Task item - Please state how many lines of the listing contain the word "height", giving the number by itself.

────

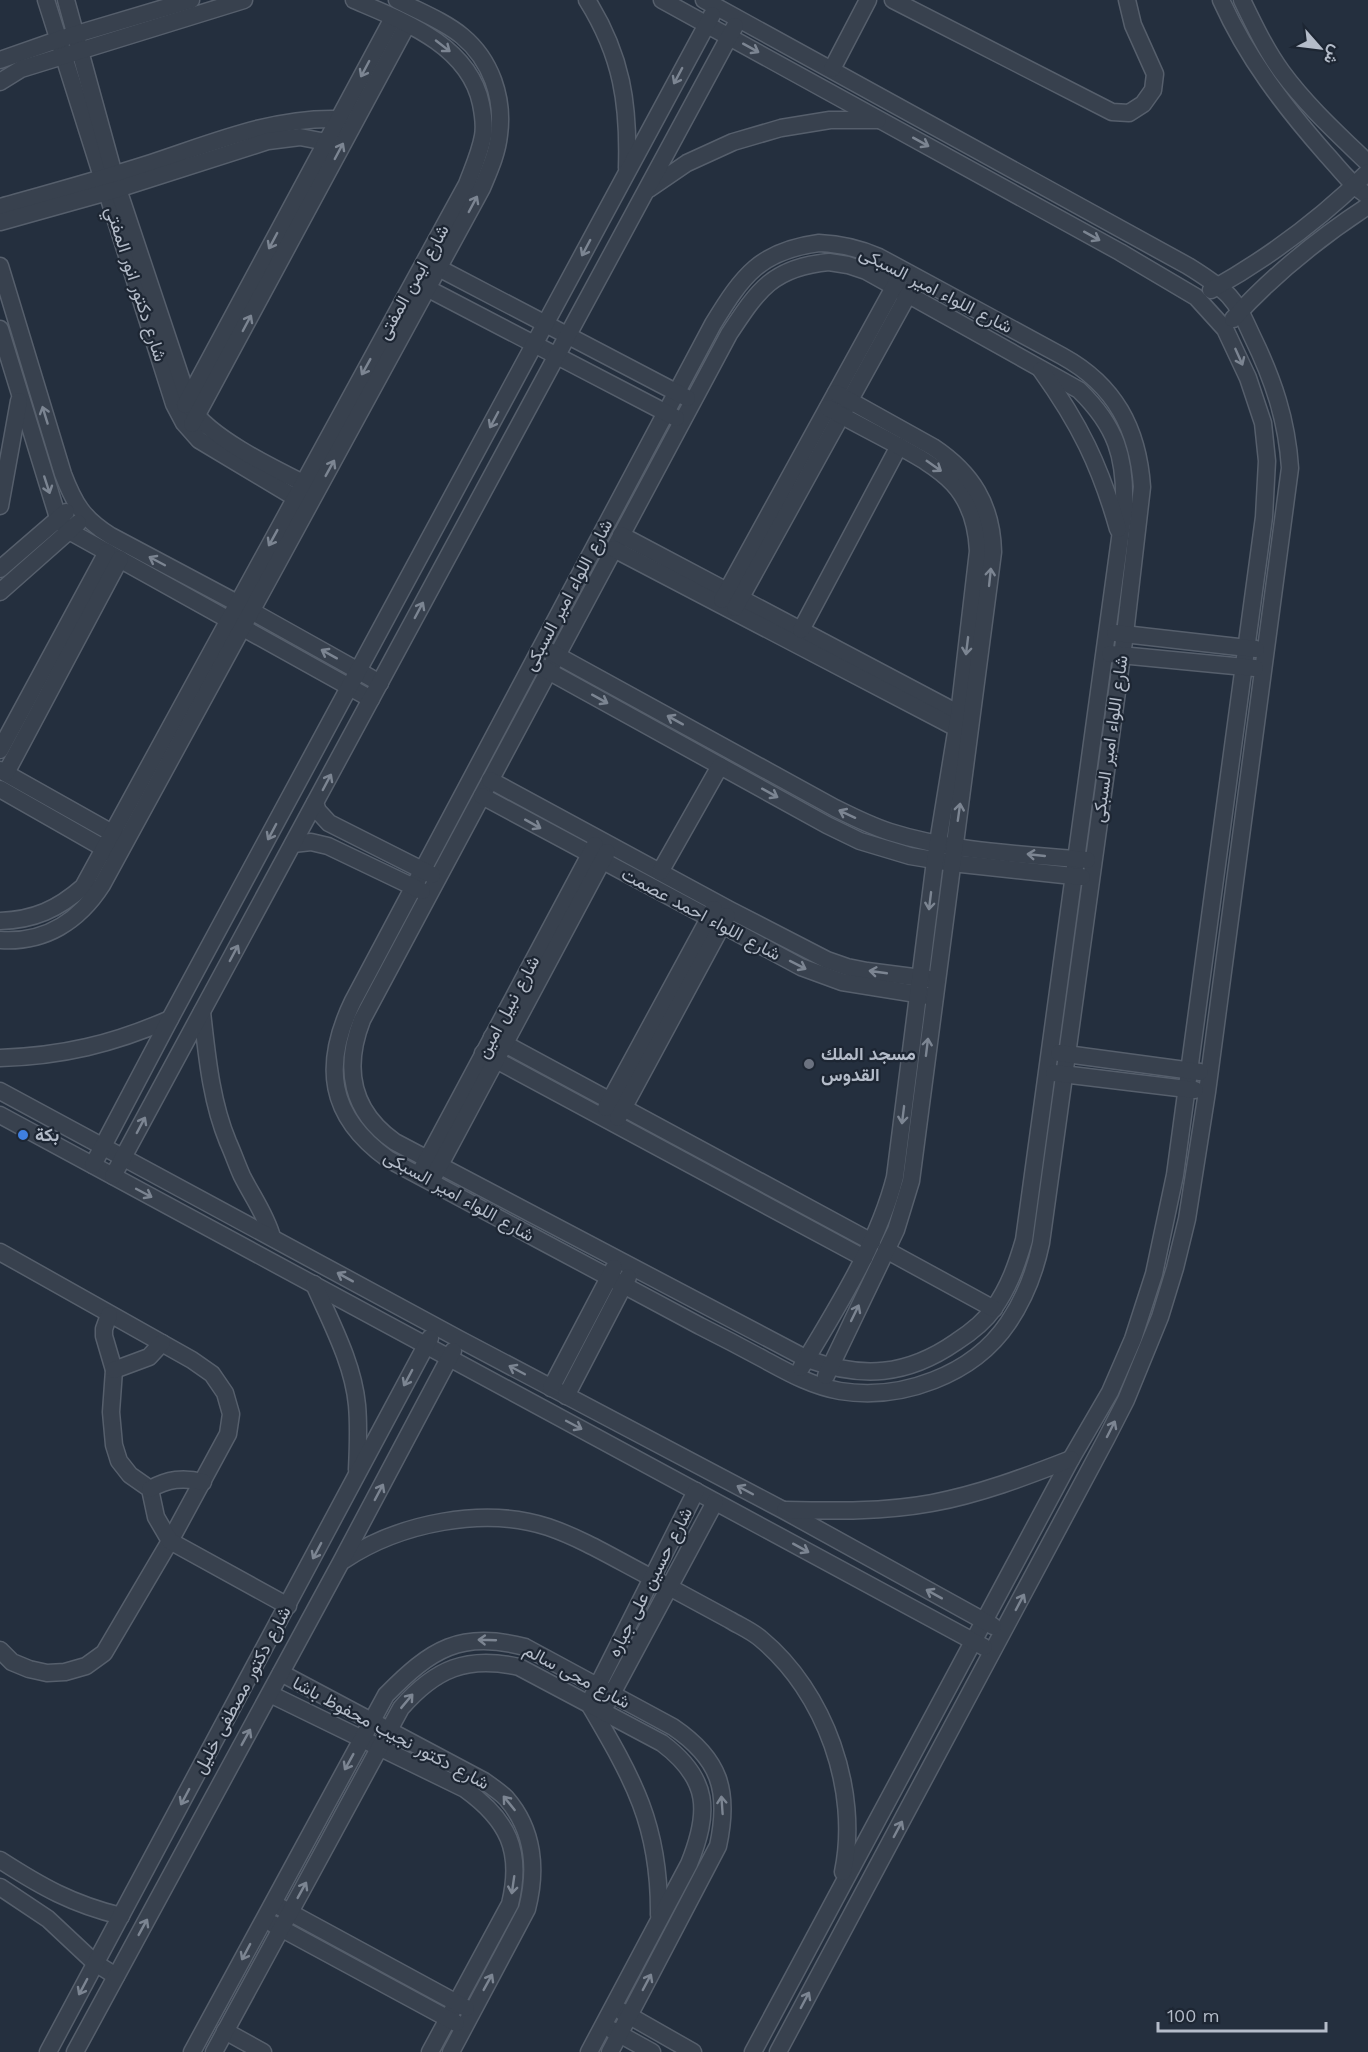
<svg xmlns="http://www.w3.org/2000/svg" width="1368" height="2052" font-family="'Work Sans',Vazirmatn,sans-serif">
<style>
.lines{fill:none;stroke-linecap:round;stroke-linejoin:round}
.minor-casing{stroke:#565f6c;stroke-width:19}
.minor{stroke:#38414e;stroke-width:16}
.oneway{stroke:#7c8592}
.worship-dot{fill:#6b7280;stroke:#1d2633;stroke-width:2}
.shop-dot{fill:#3f7fe0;stroke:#1d2633;stroke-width:2}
.labels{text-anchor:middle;stroke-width:4.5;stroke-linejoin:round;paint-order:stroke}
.street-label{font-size:18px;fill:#b4bcc9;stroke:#1d2633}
.poi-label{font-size:18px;font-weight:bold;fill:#b4bcc9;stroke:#1d2633;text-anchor:start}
</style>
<rect width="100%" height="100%" fill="#242f3e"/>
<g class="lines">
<defs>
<g id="minor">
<polyline points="46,0 174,404 184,423 199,440 304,503"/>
<path d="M66,0l52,189 73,219c20,31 86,62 120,79"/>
<path d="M587,0c35,56 42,104 40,168"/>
<polyline points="662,0 1120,252 1196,297 1225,329 1248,378 1263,423 1267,461 1264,517 1175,1175 1154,1274 1133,1339 1110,1392 1071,1459 753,2052"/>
<path d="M704,0l484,266c14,9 29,18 41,30 11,12 16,25 23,40 21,43 35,84 38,132l-83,624 -20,127 -12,49 -15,49 -34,83 -20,39 -328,613"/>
<polyline points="893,0 1112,112 1129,113 1143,104 1153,90 1155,74 1133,25 1127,0"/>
<path d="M1221,0c26,58 63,106 105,154 13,14 25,31 42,42"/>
<path d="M1242,0c12,25 24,50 40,72 25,34 56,62 86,91"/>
<polyline points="0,60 60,39 191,0"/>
<polyline points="832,69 868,0"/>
<polyline points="0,82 21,69 244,0"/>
<polyline points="649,189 687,163 733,142 781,128 830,120 878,120"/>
<path d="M0,207c50,-14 101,-28 151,-44 61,-20 122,-46 187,-44"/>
<polyline points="0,222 118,189 268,141 300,137 326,142"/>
<path d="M819,243c22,1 40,5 60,14l183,99c53,29 76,73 80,131l-17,147 -84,609c-6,29 -16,55 -33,80 -35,52 -107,78 -168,68 -28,-5 -51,-18 -75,-31 -22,-12 -43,-23 -65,-34 -104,-55 -208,-112 -312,-167 -60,-43 -66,-94 -35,-158l360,-677c30,-49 47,-73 106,-81z"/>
<path d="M829,262l19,3 18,6 213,119c37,36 47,67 45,119l-100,731c-7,24 -15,47 -30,68 -9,13 -24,25 -38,34 -49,34 -94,37 -149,17l-412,-217c-44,-31 -52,-73 -33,-122l367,-686c29,-44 44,-67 100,-72z"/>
<polyline points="431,264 687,398"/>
<path d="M0,266l63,208c11,29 20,45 48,62l126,67 143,80"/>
<polyline points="419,284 676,418"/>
<path d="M1211,290c57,-32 111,-72 157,-118"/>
<path d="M1233,319c40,-44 86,-81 135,-113"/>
<polyline points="0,329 55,508 58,518 69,531 371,699"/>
<path d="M1041,370c38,53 59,95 77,159"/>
<polyline points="185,405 393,18"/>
<polyline points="192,424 407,25"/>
<polyline points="0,506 19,401"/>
<polyline points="621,535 967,718"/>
<polyline points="614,549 964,732"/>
<polyline points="0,569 66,512"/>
<polyline points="0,592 78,523"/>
<polyline points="722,600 899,278"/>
<polyline points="735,608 914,284"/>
<polyline points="801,630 899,446"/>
<polyline points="1115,633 1256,649"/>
<path d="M549,651l286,157c18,9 36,18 55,24 63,20 132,22 197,28"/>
<polyline points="1110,654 1255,668"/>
<polyline points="541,667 827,825 860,841 910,856 952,863 1082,877"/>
<polyline points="0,750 107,552"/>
<polyline points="0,770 121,838"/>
<polyline points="6,773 120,559"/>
<polyline points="490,780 730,910 827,960 847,967 867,971 929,979"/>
<polyline points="0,789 114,854"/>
<polyline points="482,796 801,967 842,982 929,996"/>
<polyline points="315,803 318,811 329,823 432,875"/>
<polyline points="293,844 311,842 328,846 422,891"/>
<polyline points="660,872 720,766"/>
<path d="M0,921c34,-1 58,-12 83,-34l384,-703c6,-16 13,-31 16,-48 2,-11 0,-22 -2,-32 -12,-59 -78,-83 -127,-104"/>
<path d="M0,940c45,3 79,-19 102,-55l380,-697c7,-17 15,-34 17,-53 5,-37 -8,-75 -37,-99 -18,-15 -44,-25 -65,-36"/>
<path d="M202,1012c5,44 9,89 26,130 5,11 9,23 14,34 10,20 24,39 30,61"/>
<polyline points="492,1037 872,1242"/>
<polyline points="483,1053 864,1258"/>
<polyline points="1059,1053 1200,1072"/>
<path d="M0,1058c62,-2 113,-14 170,-39"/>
<polyline points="1054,1073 1195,1090"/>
<polyline points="0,1091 459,1339 783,1510 993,1626"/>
<polyline points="606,1108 714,909"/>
<polyline points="0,1115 984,1647"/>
<polyline points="618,1118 727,916"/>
<polyline points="93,1165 170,1019 712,15"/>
<polyline points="422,1169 595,845"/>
<polyline points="113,1176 735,26"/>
<polyline points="434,1176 607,852"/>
<polyline points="886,1250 994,1309"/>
<polyline points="0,1252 192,1360 212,1374 225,1393 231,1414 228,1434 170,1541 104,1653 86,1666 65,1672 47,1673 29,1669 12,1662 0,1650"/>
<path d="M314,1284c17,39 39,79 43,121 2,22 1,44 0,65"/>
<polyline points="109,1315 104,1329 104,1336 114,1370 111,1412 114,1445 119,1461 130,1475 150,1489 156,1517 170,1541 288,1606"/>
<path d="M801,1368c35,-59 77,-124 94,-191l40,-316 24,-147 19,-163c-3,-63 -35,-81 -85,-108 -22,-12 -44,-23 -65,-35"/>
<polyline points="114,1370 149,1357 162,1343"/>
<path d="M826,1376l70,-146 15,-49 82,-629c-1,-47 -21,-79 -60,-105l-97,-54"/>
<polyline points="551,1388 614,1268"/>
<polyline points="566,1396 628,1277"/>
<path d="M150,1489c18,-10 33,-12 53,-7"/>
<path d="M785,1510c49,1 98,2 147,-7 48,-9 93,-26 139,-44"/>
<path d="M344,1560c56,-37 140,-54 204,-33 38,13 74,36 110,54 24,13 48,26 72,39 10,6 22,11 31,19 64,53 99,151 82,233"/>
<path d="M281,1673l203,108c7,5 16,11 22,17 28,32 31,72 21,111l-76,143"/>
<path d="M270,1694l195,95c43,31 58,62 45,115l-80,148"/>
<polyline points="593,1695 696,1491"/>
<polyline points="607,1703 715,1502"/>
<path d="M589,1704c44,75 71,121 70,211"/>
<path d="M0,1860c42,27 72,44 121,56"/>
<polyline points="0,1887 48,1919 95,1963 116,1976"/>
<polyline points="280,1907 466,2008"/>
<polyline points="273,1924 456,2023"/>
<polyline points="621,2011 693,2052"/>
<polyline points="612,2030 652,2052"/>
<polyline points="225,2031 263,2052"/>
<polyline points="48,2052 430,1338"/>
<polyline points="75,2052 341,1562 453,1351"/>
<path d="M192,2052l194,-357c45,-46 75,-65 139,-48l148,80c47,32 57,64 45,119l-108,206"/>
<path d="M214,2052l187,-344c34,-39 66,-53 118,-41l143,76c48,36 48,69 27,121l-100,188"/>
</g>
</defs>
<use href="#minor" class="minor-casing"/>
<use href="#minor" class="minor"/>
</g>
<defs><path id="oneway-shaft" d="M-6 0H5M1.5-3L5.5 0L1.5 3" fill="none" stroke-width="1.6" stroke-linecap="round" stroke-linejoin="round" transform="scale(1.5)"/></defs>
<g class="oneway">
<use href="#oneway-shaft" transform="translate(443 46) rotate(38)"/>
<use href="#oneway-shaft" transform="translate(751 48) rotate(29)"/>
<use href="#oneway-shaft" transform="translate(365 69) rotate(118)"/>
<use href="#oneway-shaft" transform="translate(678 76) rotate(118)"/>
<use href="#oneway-shaft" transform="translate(921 142) rotate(29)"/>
<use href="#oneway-shaft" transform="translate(339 151) rotate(-62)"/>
<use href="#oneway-shaft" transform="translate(473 204) rotate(-62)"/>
<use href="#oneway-shaft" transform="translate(1092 236) rotate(29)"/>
<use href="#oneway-shaft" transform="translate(273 241) rotate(118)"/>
<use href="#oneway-shaft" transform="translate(586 248) rotate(118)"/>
<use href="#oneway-shaft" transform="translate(247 323) rotate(-62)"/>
<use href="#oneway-shaft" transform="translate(1239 357) rotate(66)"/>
<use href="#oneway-shaft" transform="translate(366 367) rotate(119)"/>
<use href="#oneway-shaft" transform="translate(45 415) rotate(-107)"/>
<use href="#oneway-shaft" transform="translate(494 420) rotate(118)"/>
<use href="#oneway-shaft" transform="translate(934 466) rotate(35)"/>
<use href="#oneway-shaft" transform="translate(330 468) rotate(-61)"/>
<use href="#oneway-shaft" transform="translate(47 485) rotate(72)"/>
<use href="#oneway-shaft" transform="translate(273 538) rotate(119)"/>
<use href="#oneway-shaft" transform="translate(157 561) rotate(-152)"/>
<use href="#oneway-shaft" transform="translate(990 577) rotate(-84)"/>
<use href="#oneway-shaft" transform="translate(419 610) rotate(-62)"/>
<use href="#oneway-shaft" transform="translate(967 646) rotate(97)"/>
<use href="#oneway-shaft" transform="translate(329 654) rotate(-151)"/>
<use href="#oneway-shaft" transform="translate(600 699) rotate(29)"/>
<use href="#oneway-shaft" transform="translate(675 720) rotate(-151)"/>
<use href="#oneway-shaft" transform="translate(327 782) rotate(-62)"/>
<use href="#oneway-shaft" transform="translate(770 793) rotate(29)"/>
<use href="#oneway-shaft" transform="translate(959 812) rotate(-82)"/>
<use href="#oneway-shaft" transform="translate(847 814) rotate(-155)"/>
<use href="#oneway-shaft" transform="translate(533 824) rotate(29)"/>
<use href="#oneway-shaft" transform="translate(272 832) rotate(118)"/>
<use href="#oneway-shaft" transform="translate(1036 855) rotate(-174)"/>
<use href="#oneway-shaft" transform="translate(930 901) rotate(97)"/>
<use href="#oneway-shaft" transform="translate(234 953) rotate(-62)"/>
<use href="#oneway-shaft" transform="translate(798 965) rotate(27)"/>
<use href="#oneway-shaft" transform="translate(878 972) rotate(-172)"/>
<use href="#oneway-shaft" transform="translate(927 1047) rotate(-83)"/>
<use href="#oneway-shaft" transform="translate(903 1115) rotate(97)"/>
<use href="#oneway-shaft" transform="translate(141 1125) rotate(-62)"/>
<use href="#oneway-shaft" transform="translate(144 1193) rotate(28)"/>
<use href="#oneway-shaft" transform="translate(345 1277) rotate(-151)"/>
<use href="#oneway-shaft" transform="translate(855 1313) rotate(-64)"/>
<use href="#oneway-shaft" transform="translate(517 1370) rotate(-152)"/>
<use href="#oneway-shaft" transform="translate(408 1378) rotate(118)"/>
<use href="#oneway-shaft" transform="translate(574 1425) rotate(28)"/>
<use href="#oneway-shaft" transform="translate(1111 1429) rotate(-63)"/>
<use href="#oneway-shaft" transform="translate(745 1490) rotate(-152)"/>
<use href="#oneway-shaft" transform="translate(379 1492) rotate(-62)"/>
<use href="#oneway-shaft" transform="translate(801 1548) rotate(29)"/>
<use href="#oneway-shaft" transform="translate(317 1551) rotate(118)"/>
<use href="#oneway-shaft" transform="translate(934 1594) rotate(-151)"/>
<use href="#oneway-shaft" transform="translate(1020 1602) rotate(-62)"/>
<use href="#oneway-shaft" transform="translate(487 1640) rotate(-178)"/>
<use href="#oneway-shaft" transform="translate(407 1701) rotate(-50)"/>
<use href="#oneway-shaft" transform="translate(246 1737) rotate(-61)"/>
<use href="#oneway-shaft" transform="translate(349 1762) rotate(119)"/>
<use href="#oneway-shaft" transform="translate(185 1797) rotate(118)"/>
<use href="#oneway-shaft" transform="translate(509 1803) rotate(-129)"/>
<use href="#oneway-shaft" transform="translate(722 1805) rotate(-94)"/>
<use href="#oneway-shaft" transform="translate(898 1829) rotate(-62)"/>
<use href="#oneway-shaft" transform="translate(513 1885) rotate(98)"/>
<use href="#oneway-shaft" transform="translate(302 1890) rotate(-61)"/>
<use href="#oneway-shaft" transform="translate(143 1927) rotate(-61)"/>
<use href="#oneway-shaft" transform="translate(246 1952) rotate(118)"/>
<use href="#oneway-shaft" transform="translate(488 1982) rotate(-61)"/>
<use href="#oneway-shaft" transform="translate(647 1982) rotate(-62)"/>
<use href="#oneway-shaft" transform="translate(83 1987) rotate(118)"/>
<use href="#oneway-shaft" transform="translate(805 2000) rotate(-62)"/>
</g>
<circle class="worship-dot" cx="809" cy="1064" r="6"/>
<circle class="shop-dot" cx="23" cy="1135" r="6"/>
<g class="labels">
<g class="street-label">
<text transform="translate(413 282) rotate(-61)" y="6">شارع ايمن المفتى</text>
<text transform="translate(136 284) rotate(72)" y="6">شارع دكتور انور المفتي</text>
<text transform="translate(936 290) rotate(27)" y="6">شارع اللواء امير السبكى</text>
<text transform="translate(568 595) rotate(-62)" y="6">شارع اللواء امير السبكى</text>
<text transform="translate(1110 739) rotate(-82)" y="6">شارع اللواء امير السبكى</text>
<text transform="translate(701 914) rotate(28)" y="6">شارع اللواء احمد عصمت</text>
<text transform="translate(508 1007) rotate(-62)" y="6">شارع نبيل امين</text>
<text transform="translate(459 1196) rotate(29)" y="6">شارع اللواء امير السبكى</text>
<text transform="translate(650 1582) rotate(-63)" y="6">شارع حسين على جباره</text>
<text transform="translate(577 1676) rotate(28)" y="6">شارع محى سالم</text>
<text transform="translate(242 1690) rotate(-62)" y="6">شارع دكتور مصطفى خليل</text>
<text transform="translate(391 1733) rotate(28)" y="6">شارع دكتور نجيب محفوظ باشا</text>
</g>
<g class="poi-label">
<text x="821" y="1060">مسجد الملك<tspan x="821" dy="21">القدوس</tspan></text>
<text x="35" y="1141">بكة</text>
</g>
</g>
<g transform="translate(1320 48) rotate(118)" stroke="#1d2633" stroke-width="4.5" paint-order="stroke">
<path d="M0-4.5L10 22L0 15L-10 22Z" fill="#b4bcc9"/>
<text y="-9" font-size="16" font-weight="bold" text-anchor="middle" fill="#b4bcc9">ش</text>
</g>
<path d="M1158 2022v9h168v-9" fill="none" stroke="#b4bcc9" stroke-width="3"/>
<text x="1167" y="2022" font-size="18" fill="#b4bcc9" stroke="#1d2633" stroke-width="4.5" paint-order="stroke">100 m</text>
</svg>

────

Exercise result - 2